In 2016 20-year-old Ana Satila had an experience most elite athletes can only ever dream about – she got to compete in front of a home crowd at an Olympic Games.

This week she will experience the thrill of competing at a canoe slalom world championships in front of her home crowd, and she’s hoping this time there will be a very different outcome.

The Olympic Games didn’t go the way she hoped they would. Today she still talks about her disappointment at only managing to finish 17th in the women’s K1, after a 50 second penalty for a missed gate cost her any chance of making the coveted final.

But despite all of this, Satila is in no doubt what that Olympic Games experience meant for her.

“I always say that the Olympics was the best experience I have ever had in my entire career,” Satila said.

“But it was a very sad moment because I had so much pressure on me with everything around me. I couldn’t perform in the water everything I had trained, everything I had done, at that moment.”

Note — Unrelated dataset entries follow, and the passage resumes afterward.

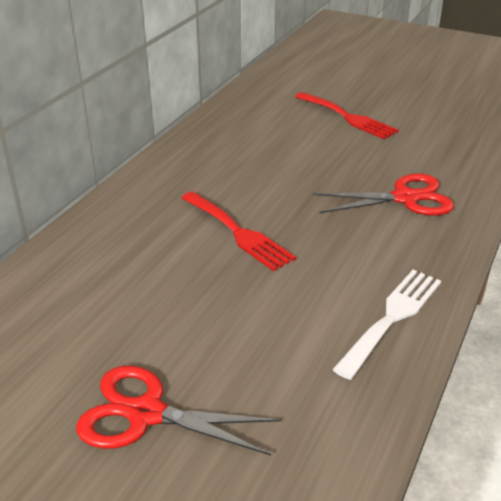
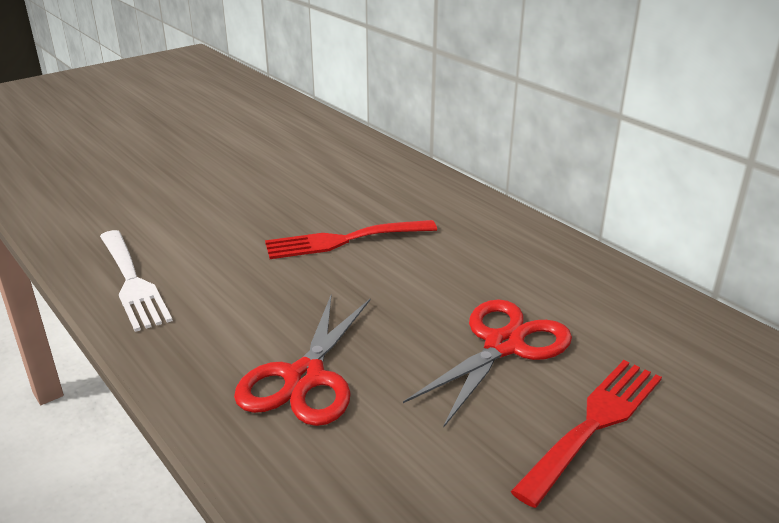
camera: 115 degrees right, 5 degrees down
red scissors [76,365,281,456] -> red scissors moved to [403,300,572,428]
red fork [295,92,399,139] -> red fork turned 150 degrees clockwise [510,360,662,508]

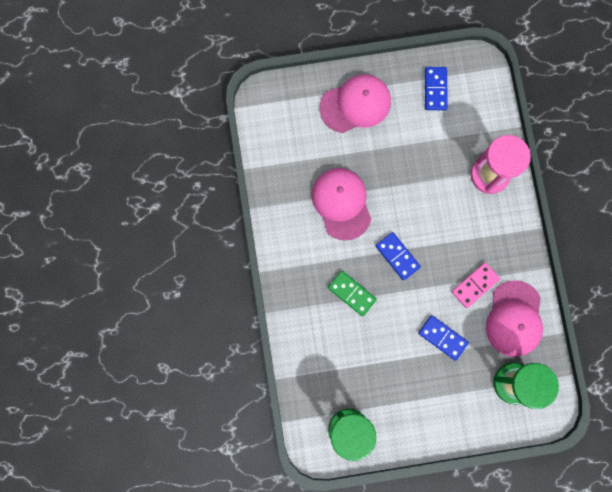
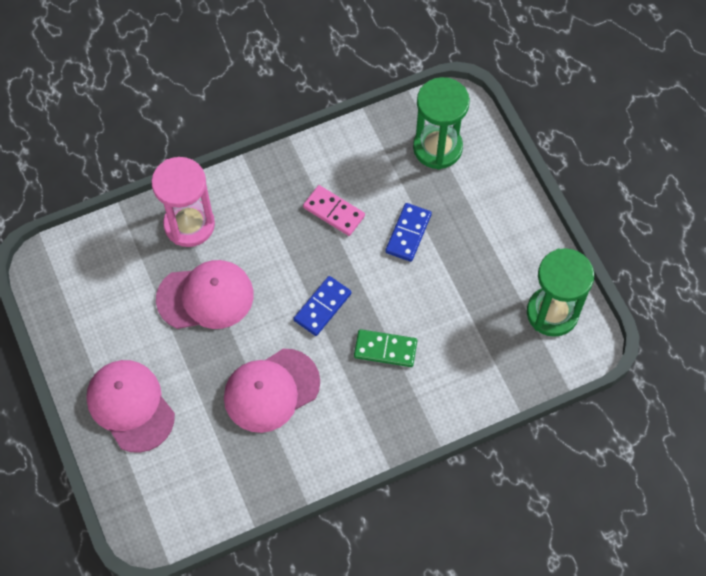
camera: 105 degrees left, 15 degrees down
green domino [328,271,377,316] -> green domino turned 75 degrees clockwise [354,329,417,367]
blue domino [425,67,448,110] -> none
pink cap [486,281,543,357] -> pink cap moved to [156,260,254,329]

This week Satila is hoping to make amends for what happened two years ago, although she feels she has nothing to prove. Last year she made Brazilian canoe slalom history by winning the country’s first ever World Championship medal, and she hopes to make further history by competing in both the K1 and the C1 in Tokyo in 2020.

There is no doubt, though, that she would love to finish on the podium in front of her home fans.

“Now is another moment,” she said.

“I think I have everything ready for this special moment here in Rio. I just want to be happy in the water, I’m pretty sure I’m going to have a good time in the water.

“I think I have a point to prove to myself. The fact I didn’t put in the race everything I wanted to show. Then I lost my coach, who was like a father to me, so this was all a bit hard.

“I just tried to do the best I could. Now I don’t have anything to prove any more, I just want to be happy in the water, and to show that I give 100 per cent every day and I’m here to race and represent my country.”

2016 was Satila’s second Olympics. Her name is in the record books as the youngest competitor in the K1 field at the London Games, when as a 16-year-old and Brazil’s sole representative in the canoe slalom she finished 16th.

Twice now she has performed on the biggest multi-sport stage on the world, each time with good reason to feel slightly over-awed.

“It’s like a dream come true after the Olympics, we have another opportunity to be in the water at home, this is really special,” she said.

“I don’t have words to describe this at the moment. All the Brazilian team is ready to race and we are excited. Racing in all parts of the world is really special, but when you are at home it is another thing.

“We have a great Brazilian team and I am sure we are going to cause a few surprises.”

The 2018 ICF Canoe Slalom World Championships begin in Rio on Tuesday.